Contrary to some claims, hospital officials say that they are not simply classifying the death of any patient who tested positive for the virus as a COVID death even if it was caused by unrelated factors, though they are taking into account the effect a COVID condition can have on other parts of the body when determining cause of death.

“If it’s directly related to infection, then we are classifying it as a COVID death,” said John Mougin, chief quality officer and hospitalist medical director for Northern Arizona Healthcare. “There may be an occasional patient who comes in with a traumatic injury who happens to be COVID-positive, but doesn’t report any symptoms or any illness and it doesn’t contribute to their demise.

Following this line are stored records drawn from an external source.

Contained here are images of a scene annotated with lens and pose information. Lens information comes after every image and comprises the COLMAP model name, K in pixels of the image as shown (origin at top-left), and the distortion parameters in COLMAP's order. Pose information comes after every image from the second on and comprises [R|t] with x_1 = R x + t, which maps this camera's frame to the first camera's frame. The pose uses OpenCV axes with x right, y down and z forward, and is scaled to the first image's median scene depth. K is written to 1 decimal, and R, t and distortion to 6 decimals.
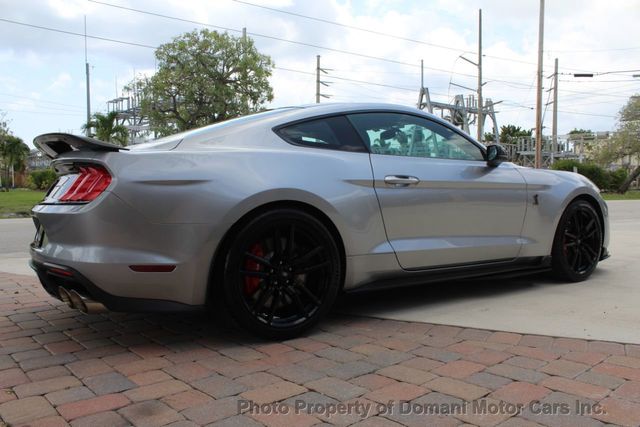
lens RADIAL K [[526.0, 0, 312.6], [0, 526.0, 223.3], [0, 0, 1]] dist [-0.160693, 0.131896]
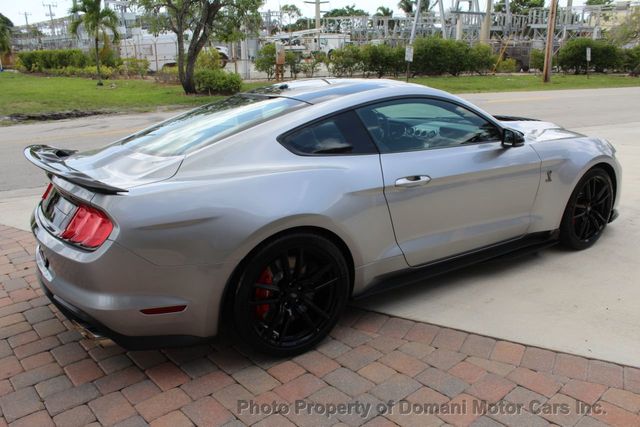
lens RADIAL K [[526.0, 0, 312.6], [0, 526.0, 223.3], [0, 0, 1]] dist [-0.160693, 0.131896]
pose [[0.999921, -0.011810, -0.004244, -0.001509], [0.012482, 0.970949, 0.238961, -0.035477], [0.001299, -0.238996, 0.971020, 0.007485]]
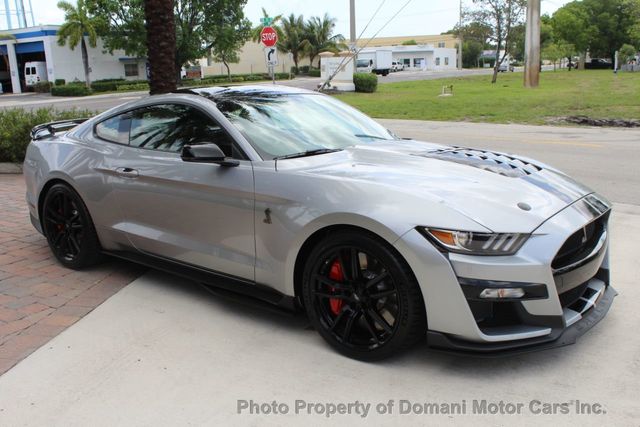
lens RADIAL K [[622.1, 0, 320.0], [0, 622.1, 213.5], [0, 0, 1]] dist [-0.164159, 0.172003]
pose [[0.350651, 0.211665, -0.912273, 0.231598], [-0.047883, 0.976902, 0.208255, -0.043579], [0.935281, -0.029342, 0.352687, 0.136351]]
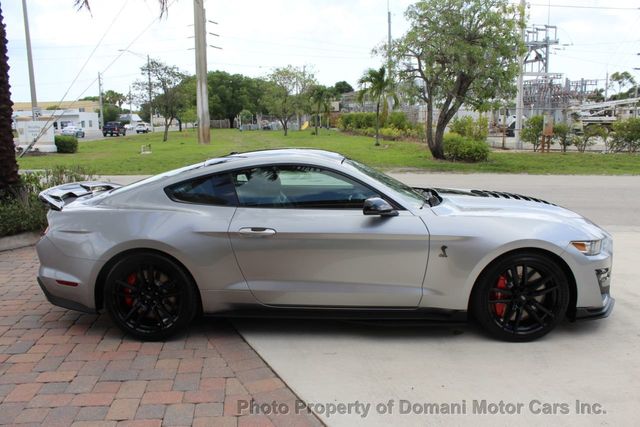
lens RADIAL K [[526.0, 0, 312.6], [0, 526.0, 223.3], [0, 0, 1]] dist [-0.160693, 0.131896]
pose [[0.830723, 0.103787, -0.546925, 0.136594], [-0.039558, 0.990989, 0.127971, -0.038414], [0.555279, -0.084673, 0.827343, 0.012857]]
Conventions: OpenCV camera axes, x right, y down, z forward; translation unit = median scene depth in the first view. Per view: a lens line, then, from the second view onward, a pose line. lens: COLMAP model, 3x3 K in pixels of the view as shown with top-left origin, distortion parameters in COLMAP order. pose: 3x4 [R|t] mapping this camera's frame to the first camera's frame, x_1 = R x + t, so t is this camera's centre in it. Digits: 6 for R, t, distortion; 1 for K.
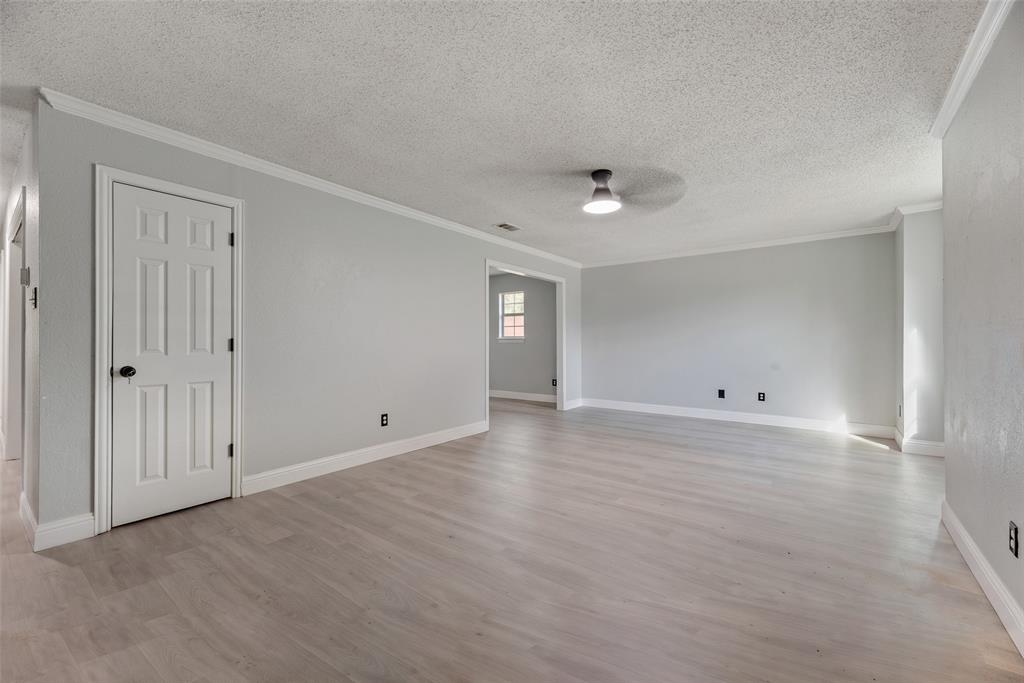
lens RADIAL K [[414.2, 0, 513.9], [0, 414.2, 341.5], [0, 0, 1]] dist [0.001263, -0.000661]
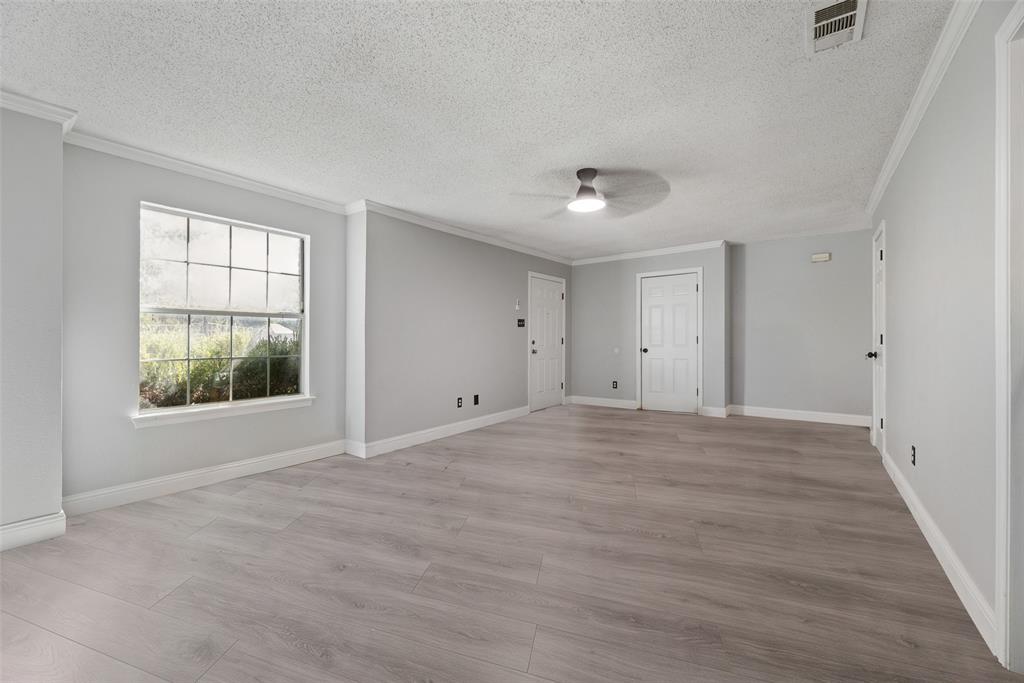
lens RADIAL K [[414.2, 0, 512.5], [0, 414.2, 335.6], [0, 0, 1]] dist [0.001263, -0.000661]
pose [[-0.999739, 0.008044, -0.021373, 0.227209], [0.008283, 0.999904, -0.011098, 0.000871], [0.021282, -0.011272, -0.999710, 1.120078]]
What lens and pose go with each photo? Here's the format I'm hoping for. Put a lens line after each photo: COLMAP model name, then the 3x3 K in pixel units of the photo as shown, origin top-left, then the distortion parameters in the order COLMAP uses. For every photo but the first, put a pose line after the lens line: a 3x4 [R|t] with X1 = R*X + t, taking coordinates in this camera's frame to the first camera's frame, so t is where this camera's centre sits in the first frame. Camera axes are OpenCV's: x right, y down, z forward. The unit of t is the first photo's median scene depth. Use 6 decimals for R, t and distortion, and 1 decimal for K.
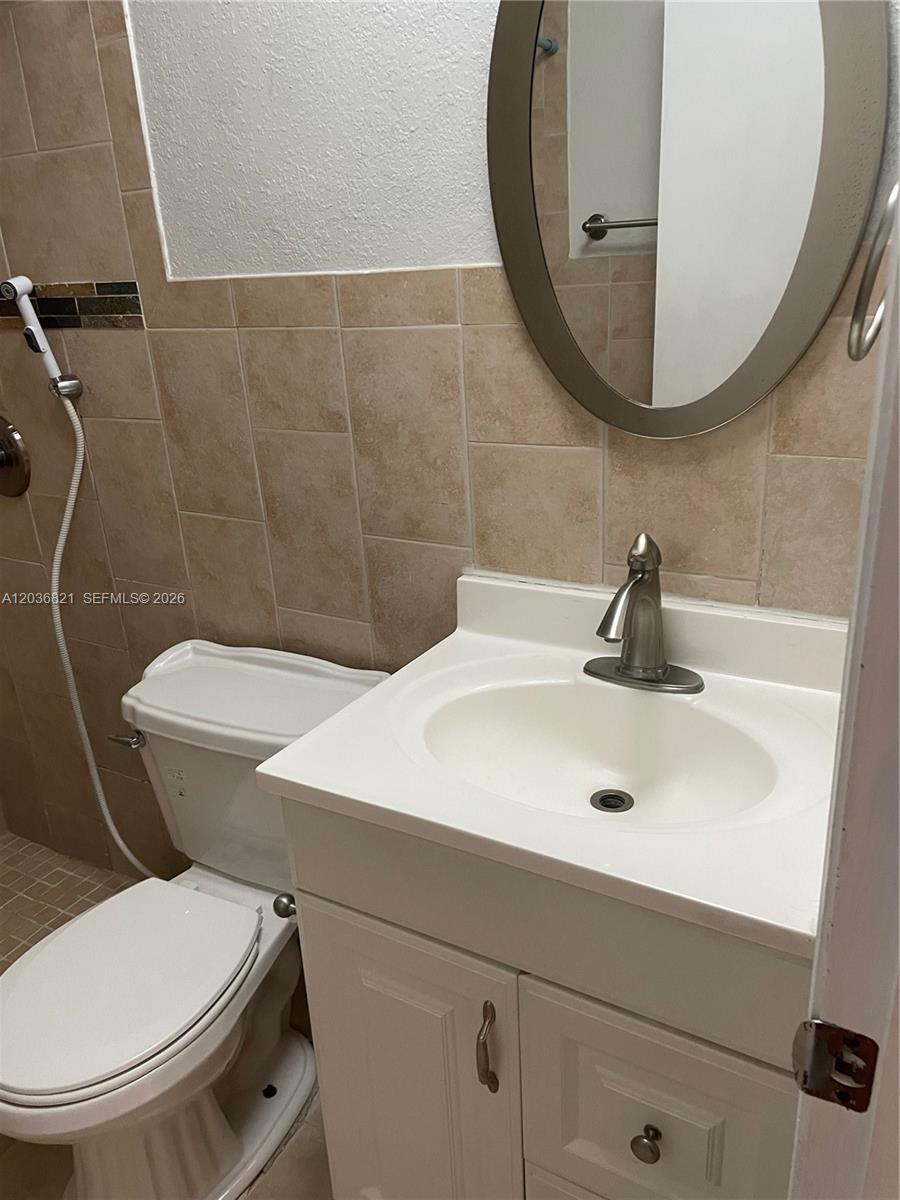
lens RADIAL K [[902.7, 0, 449.6], [0, 902.7, 610.6], [0, 0, 1]] dist [0.104249, -0.133246]
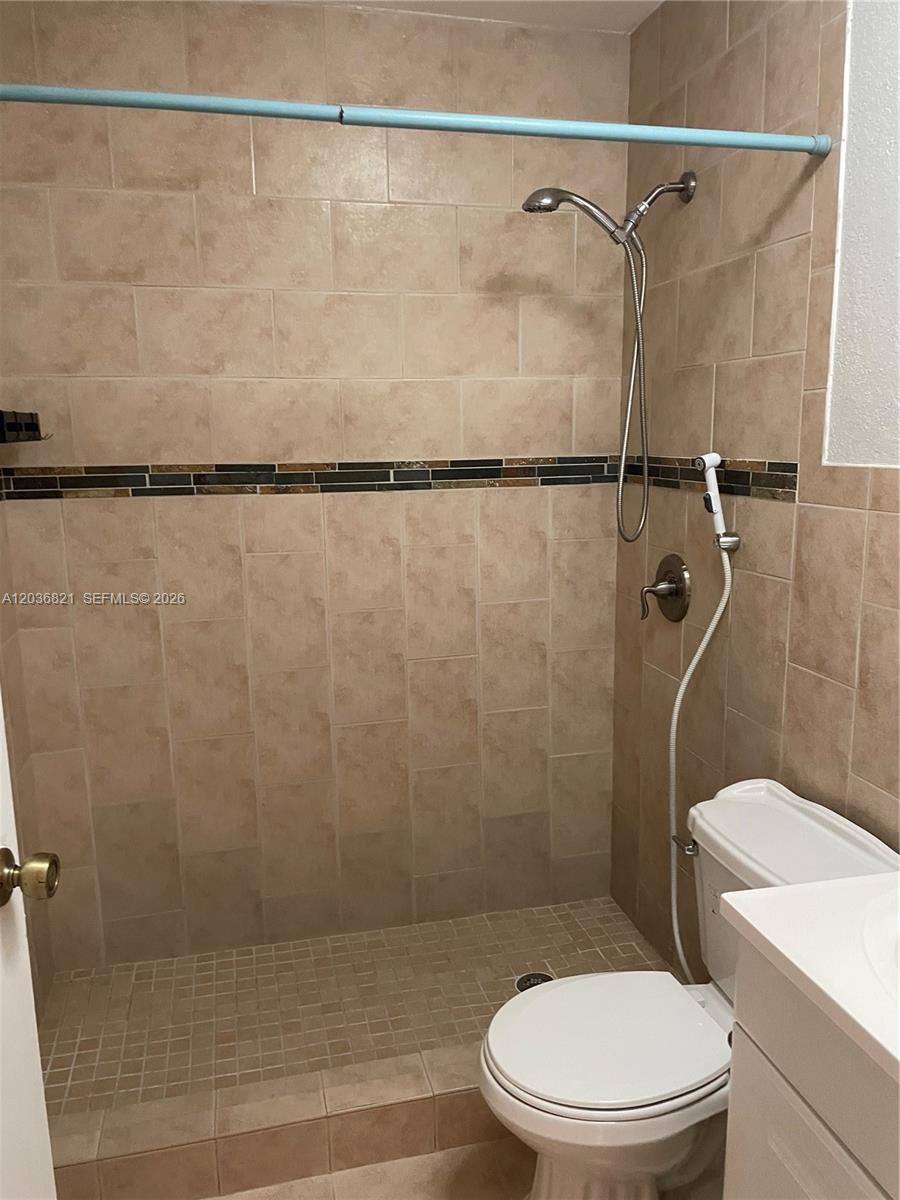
lens RADIAL K [[902.7, 0, 449.6], [0, 902.7, 610.6], [0, 0, 1]] dist [0.104249, -0.133246]
pose [[0.696590, 0.179516, -0.694649, 0.177890], [-0.278446, 0.959947, -0.031148, -0.021935], [0.661234, 0.215120, 0.718675, -0.072673]]
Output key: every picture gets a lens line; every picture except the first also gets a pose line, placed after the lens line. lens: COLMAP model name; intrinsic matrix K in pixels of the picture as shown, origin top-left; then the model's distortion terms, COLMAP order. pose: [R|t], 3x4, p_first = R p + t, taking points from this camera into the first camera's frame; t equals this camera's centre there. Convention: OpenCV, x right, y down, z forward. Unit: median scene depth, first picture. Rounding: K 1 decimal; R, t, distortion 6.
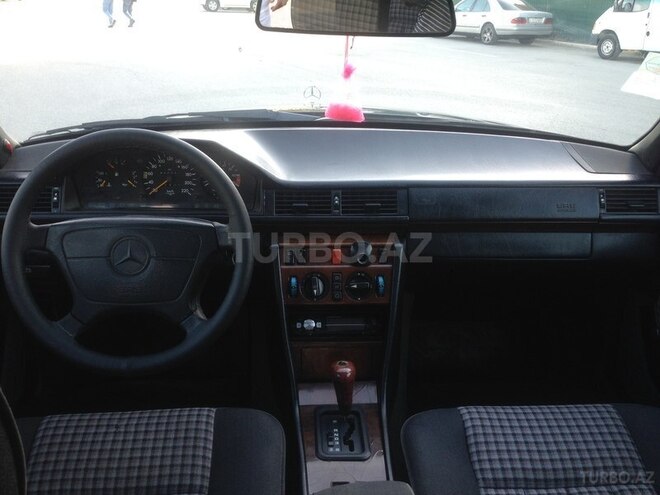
lens RADIAL K [[629.3, 0, 330.0], [0, 629.3, 247.5], [0, 0, 1]] dist [0.164270, -0.327872]
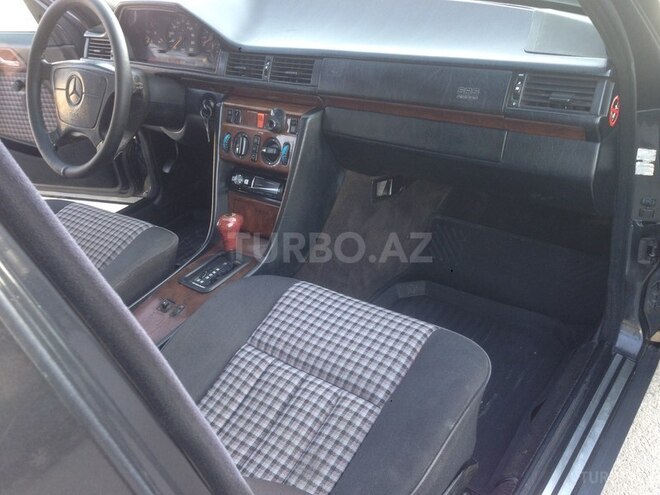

Then we would call that a death from the trauma with COVID just being one of the other diagnoses on the list.”

“If you have COVID and the COVID causes you to have, for example, a stroke or heart attack, and you die of that stroke or heart attack — if you didn’t have COVID, potentially you wouldn’t have had the stroke, or the heart attack, or the blood clot,” Pontikes said. “So COVID is the cause of death with secondary complications of stroke or heart attack or blood clot …. So that would be classified as a COVID death.”